Source extract -
• • • • •
"Bailando" ("Dancing" in Spanish) is a song by Belgian group Paradisio. It was released in 1996 as the lead single from their debut album, Paradisio. The song is produced by Patrick Samoy and Luc Rigaux (a.k.a. the Unity Mixers) and reached number-one in Italy, Denmark, Norway, Finland and Sweden. It peaked at number 2 in Belgium. In Sweden, it was the best selling single by being triple platinum. The song was a hit in most countries across Europe during the summer of 1997.

In 1998, it was covered by Dutch singer Loona. The single reached number-one in Germany and Switzerland.

Critical reception
In 2012, Porcys listed the song at number 53 in their ranking of "100 Singles 1990-1999", adding, "It turned out that "Bailando", this synonym of the brazen dance of the nineties, is basically an almost perfect configuration of the features and attributes that I intuitively look for in popular music: sensual sexuality, playful foolishness, innocent escapism, thrilling groove and tempting hooku."
• • • • •
Recorded information -
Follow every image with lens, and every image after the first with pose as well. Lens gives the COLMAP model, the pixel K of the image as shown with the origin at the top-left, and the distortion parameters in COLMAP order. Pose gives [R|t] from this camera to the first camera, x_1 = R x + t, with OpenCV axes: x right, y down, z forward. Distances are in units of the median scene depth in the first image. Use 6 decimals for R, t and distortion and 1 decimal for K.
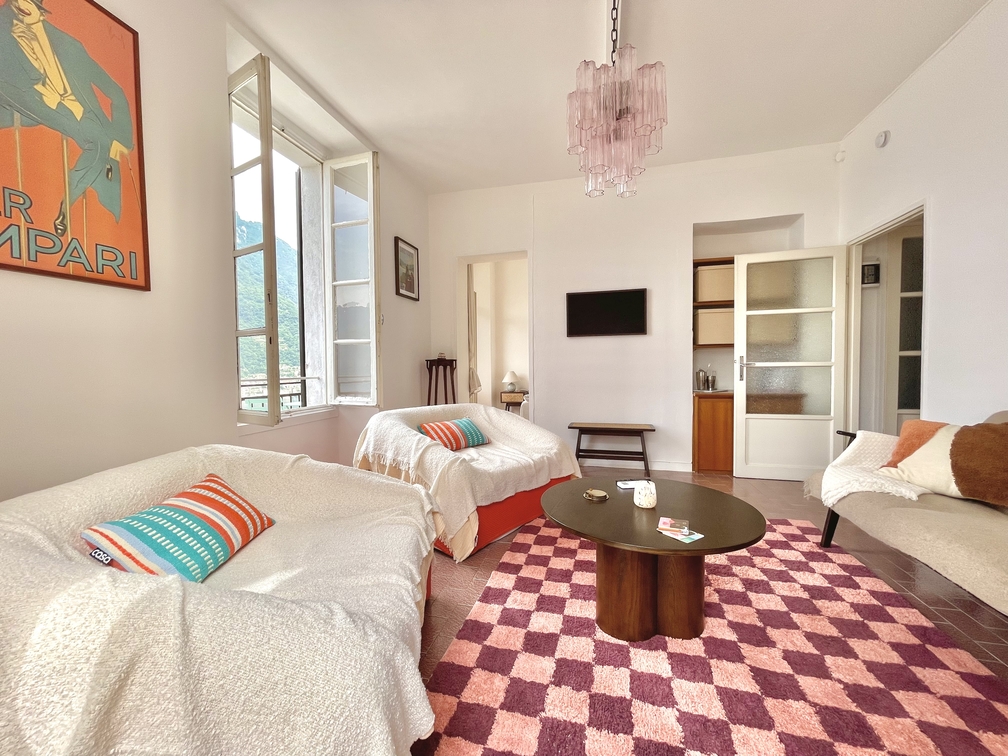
lens RADIAL K [[407.1, 0, 495.1], [0, 407.1, 382.2], [0, 0, 1]] dist [0.004958, 0.003513]
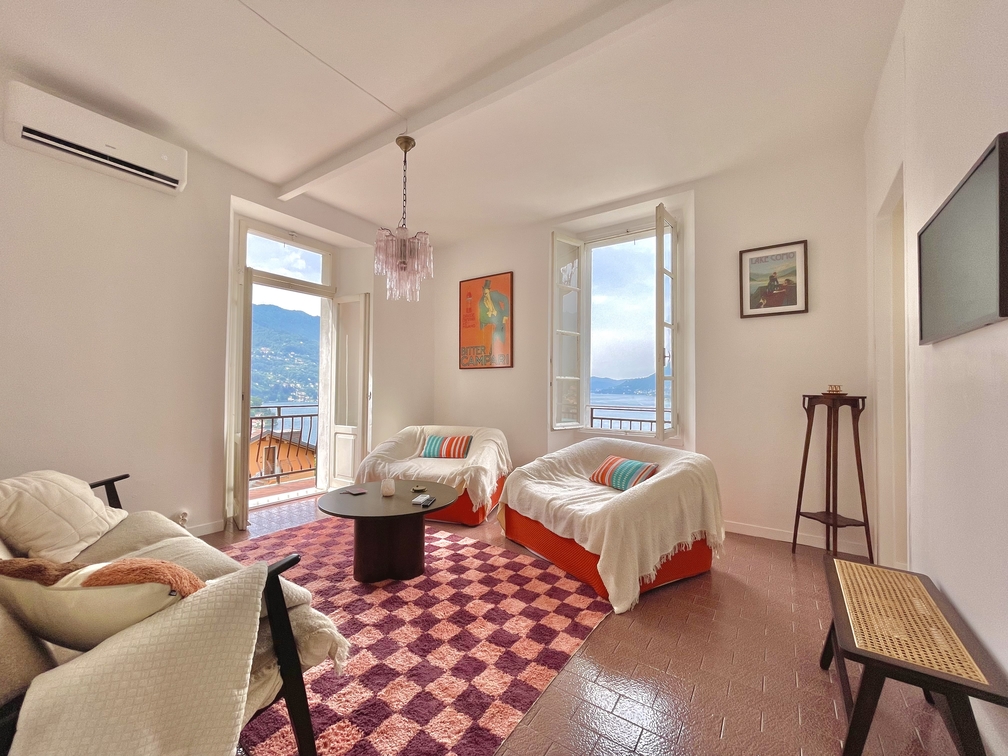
lens RADIAL K [[407.1, 0, 497.8], [0, 407.1, 379.4], [0, 0, 1]] dist [0.004958, 0.003513]
pose [[-0.321702, -0.018620, -0.946658, 1.219137], [-0.042558, 0.999081, -0.005188, -0.102397], [0.945884, 0.038619, -0.322199, 1.337124]]
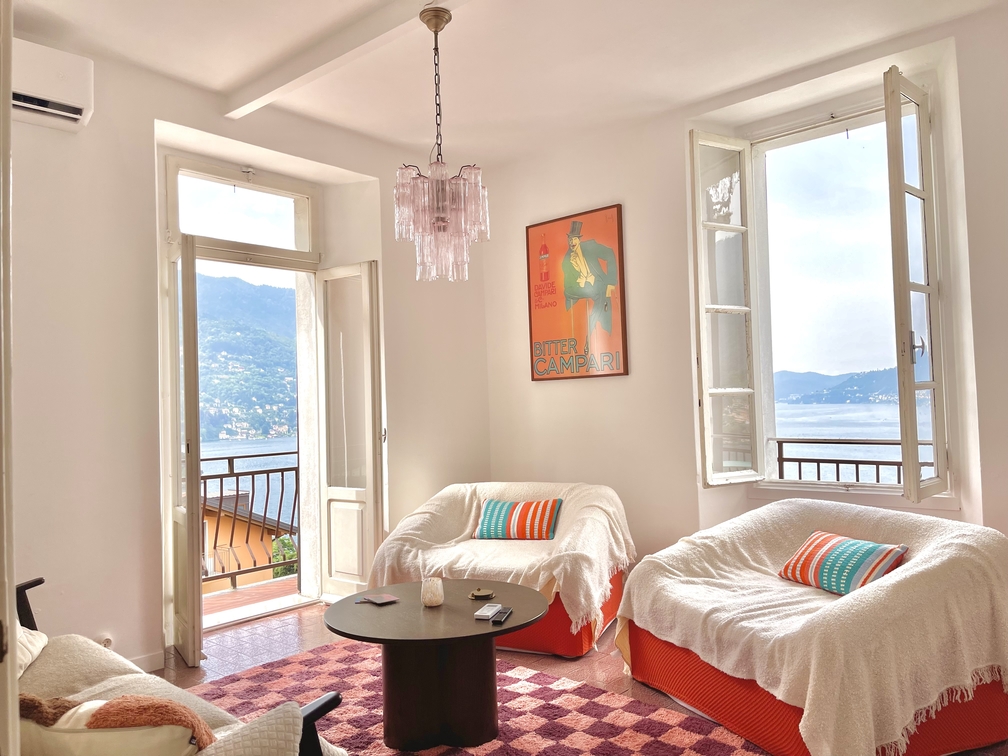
lens RADIAL K [[761.3, 0, 503.3], [0, 761.3, 380.8], [0, 0, 1]] dist [0.076040, -0.085391]
pose [[-0.432128, -0.009327, -0.901764, 1.347227], [-0.000078, 0.999947, -0.010305, -0.136121], [0.901812, -0.004383, -0.432106, 1.359298]]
• • • • •
Tasks to perform -
[A] Answer these about the text on the song "Bailando", marking each answer to match its question.
(i) Who produced the song?
(ii) In which two countries did the 1998 cover reach number one?
(iii) At what number did Porcys place the song in its 2012 ranking?
[B] Resume the text on the song "Bailando" and continue it from its last sentence.

Results for the exercise -
[A]
(i) Patrick Samoy and Luc Rigaux (a.k.a. the Unity Mixers)
(ii) Germany and Switzerland
(iii) Number 53

[B]
Chart performance
"Bailando" was very successful on the charts in Europe, making it the biggest hit by the group. It reached number-one in Denmark, Finland, Italy, Norway and Sweden. Additionally, the single managed to climb into the Top 10 also in Belgium, France and Spain. In France, it sold more than 550,000 copies, reaching number 4. In the United Kingdom, it only reached number 149 on the UK Singles Chart, but on the Eurochart Hot 100, it went to number 11 in July 1997. "Bailando" was awarded with a 2× platinum record in Norway and a 3× platinum record in Sweden.

Music video
Two different music videos were made to accompany the song: a 1996 Belgian version and a 1997 international version. One was directed by Thierry Dory and filmed in Miami Beach.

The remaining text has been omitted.